No money for Yucca Mountain project in Senate budget

The south portal to a five mile tunnel in Yucca Mountain 90 miles northwest of Las Vegas during ...

WASHINGTON — A $49 billion spending bill for the Department of Energy was unanimously approved by a Senate committee on Thursday without money to revive the licensing process for the Yucca Mountain nuclear waste repository.

The Senate followed the House in dismissing the Trump administration’s request for $130 million to restart licensing on the nuclear repository — a decision by lawmakers that likely dooms any chances the project can be revived in fiscal year 2020, which begins Oct. 1.

The Senate Appropriations Committee voted 31-0 to pass the spending bill, and Chairman Richard Shelby, R-Ala., thanked Sen. Lamar Alexander, R-Tenn., and Sen. Dianne Feinstein, D-Calif., on the energy subcommittee for bringing the bill to the full panel and “crafting it in a bipartisan manner.”

Alexander and Feinstein did include in the bill a pilot program for consolidated nuclear waste storage, and some funding to allow the Energy Department to store nuclear waste at private facilities licensed by the Nuclear Regulatory Commission.

But the bill contained no funding sought by the Trump administration to jump start the licensing process that must be completed in order to begin construction on Yucca Mountain, located 90 miles northwest of Las Vegas.

Licensing began during the George W. Bush administration, but was stopped by the Obama administration, which pulled funding and halted ongoing hearings to determine if the Nevada site was safe to store 77,000 metric tons of radioactive waste from power plants.

Earlier this year, the House Appropriations Committee voted narrowly to block money for licensing on Yucca Mountain. The loss showed the strength of a young Nevada congressional delegation and their support from House leaders.

Rep. Mark Amodei, R-Nev., the only Nevada lawmaker on the panel, voted against Yucca Mountain spending, while Democratic Reps. Dina Titus, Steven Horsford and Susie Lee lobbied colleagues on the panel to oppose the spending measure.
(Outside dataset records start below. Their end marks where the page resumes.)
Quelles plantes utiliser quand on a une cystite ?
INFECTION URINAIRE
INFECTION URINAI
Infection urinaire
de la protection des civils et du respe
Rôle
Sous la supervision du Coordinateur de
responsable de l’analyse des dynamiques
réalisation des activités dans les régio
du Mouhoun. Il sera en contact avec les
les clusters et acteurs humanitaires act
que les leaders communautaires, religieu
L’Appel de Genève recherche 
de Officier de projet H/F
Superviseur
Likewise, Nevada’s two Democratic senators, both in their first term, have lobbied Feinstein, the ranking Democrat on the Senate Appropriations subcommittee on energy, and Senate Minority Leader Chuck Schumer, D-N.Y., against reviving the waste project in Nevada.

“The Senate committee advanced their spending bill without any Yucca funding. Even those who desperately want to revitalize the dangerous Yucca Mountain project are beginning to acknowledge the strength of our efforts to block it,” said Rep. Dina Titus, D-Nev., who has fought the project during her tenure in the U.S. House and state legislature.

“I’ve been in this fight long enough to know that it is far from over, but this is something worth celebrating,” Titus said.

A divisive issue, Alexander told a Yucca Mountain subcommittee hearing earlier this year that he would seek a full up-or-down vote in the full Senate to determine if there was enough support for continuing with licensing to support it in the spending bill.

Without support, Alexander said he would not include Yucca Mountain licensing money in the spending bill, and focus efforts on interim storage of nuclear waste at private facilities.

With the rush to complete the appropriations process for this year to keep the government running, no vote took place in the Senate.

Senate Majority Leader Mitch McConnell, R-Ky., is pushing the committee to bring spending bills to the floor as the clock ticks down to keep the government funded and avoid a shutdown.

Yucca Mountain was designated by Congress in 1987 as the nation’s sole site for nuclear waste storage from power plants and Navy vessels.

The failure to open Yucca Mountain, mainly due to political opposition, has left radioactive waste temporarily stored at 121 sites in 39 states with a cost to the government of $2 million per day.

Lawmakers where private power plants that produce nuclear waste are frustrated with the federal government’s failure to take control of the waste and safely store it, as was promised in the 1987 legislation that designated Yucca Mountain as the national repository.

But local opposition in Nevada has increased, with business leaders, environmentalists, tribal leaders, recent governors, the congressional delegation and the state legislature joining forces.

This week, the Las Vegas Metro Chamber of Commerce, was holding its annual lobbying trip in Washington, where in addition to transportation funding, business leaders were urging lawmakers to oppose Yucca Mountain development as a nuclear waste repository.

“We couldn’t be happier,” said Mary Beth Sewald, the chief executive officer of the Las Vegas chamber. “We have been against it since Day 1.”

“The potential dangers outweigh the potential benefits,” Sewald said.

The project, though, does have support in the state from Nye County, where the repository would be located, and other rural counties who see an economic boon from the project if nuclear waste storage is deemed safe by the Nuclear Regulatory Committee.

The nuclear energy industry and the Department of Energy point to studies that show the site would be safe for nuclear storage for years.